Which is why building construction and vegetation removal in Michigan’s Critical Dunes is regulated by the Sand Dune Protection Management Act. We work with landowners to help nurture and protect our spectacular dune ecosystems, and coordinate our efforts in conjunction with the Michigan Department of Environment, Great Lakes, and Energy (EGLE) for maximum efficacy.

Learn more about Michigan’s Critical Dunes, the Sand Dune Protection and Management Act, where critical dune areas are located, and which specific activities are regulated by contacting your local Conservation District today.

 


Forestry Assistance Program (FAP

Michigan Conservation Districts provide education and one-on-one technical help with local forest health issues for private landowners and communities. Our professional foresters work out of 19 District offices, providing coverage for 46 counties in upper and lower Michigan.

Local Conservations Districts provide assistance to help their area's citizens better understand, plan, manage, protect and utilize their forest resources. The program is made available through grants from the Michigan Department of Agriculture and Rural Development (MDARD).

Note that the FAP strives to not compete with private sector business. Our foresters do not write management plans, administer timber sales, or provide any other service that could otherwise be provided by the private sector.

Click here for a current map of Conservation Districts with Forestry Assistance Foresters, and the counties currently covered through this program.



Michigan Pheasants ForeverMichigan Pheasant Restoration Initiative (MPRI)

Our Conservation Districts proudly partner with Pheasants Forever, Michigan United Conservation Clubs, MDNR, MDARD, U.S. Fish & Wildlife Service, and other conservation organizations on the Michigan Pheasant Restoration Initiative (MPRI).

This initiative is helping revitalize Michigan’s pheasant population, as well as the grasslands that support many other species in our state.

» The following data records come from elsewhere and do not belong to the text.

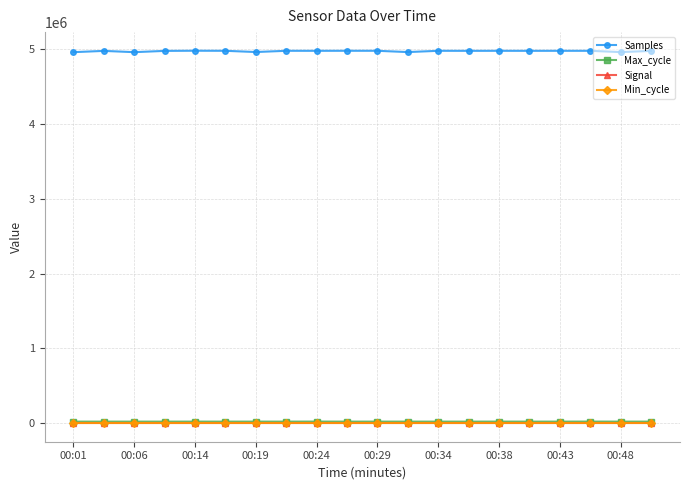

At how many categories does at least one series exceed 3462230?

20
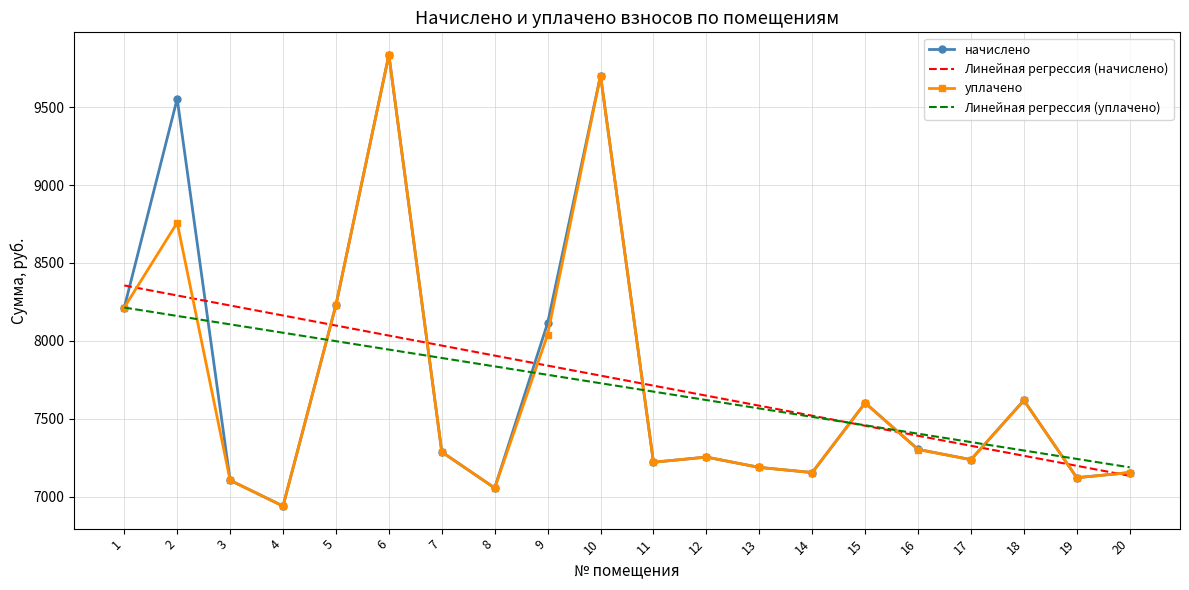

The Линейная регрессия (начислено) series shows 8227.0 at 3. True or false?

True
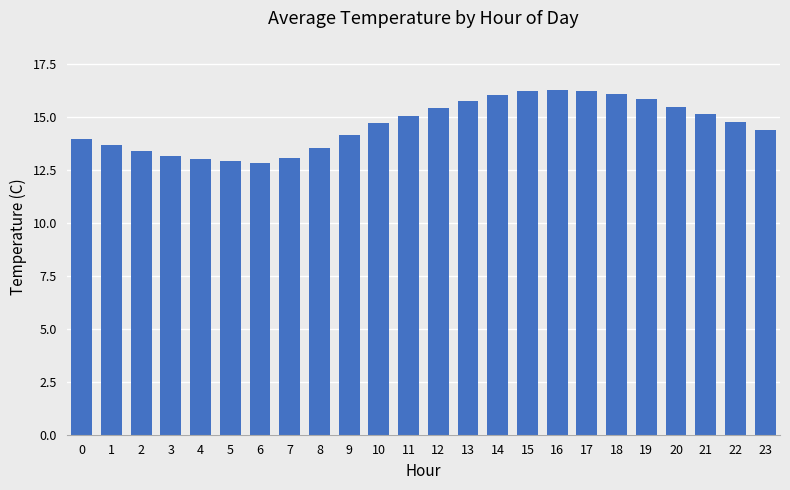

The value at 19 is 15.8. True or false?

True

The program currently focuses efforts in the following three zones:

  • Huron, Sanilac, and Tuscola counties
  • Gratiot, Saginaw, and Clinton counties
  • Hillsdale, Lenawee, and Monroe counties

Conservation Districts within these pilot zones have a technician working with eligible farmers and landowners to provide guidance and assistance on habitat prescriptions for pheasants.

To be eligible, landowners must work together to devote large blocks of land that can serve as a patchwork of private properties set aside for habitat.

This is a cooperative initiative that requires a group of property owners to voluntarily agree to work together in "Neighborhood Cooperatives" to implement habitat projects.

Technicians will also assist cooperatives in identifying federal, state, and private assistance for funding or implementing habitat projects, including funding for landowners through conservation cost-share programs to install these habitat restoration practices.

Chapters of Pheasants Forever will also provide free seed to landowners. In some cases, the MDNR will also donate the use of farm implements and planting equipment, and release live pheasant.

Landowners outside of the three pilot zones are also encouraged to form local Neighborhood Cooperatives, with their local CD and Pheasants Forever Chapter available for program guidance.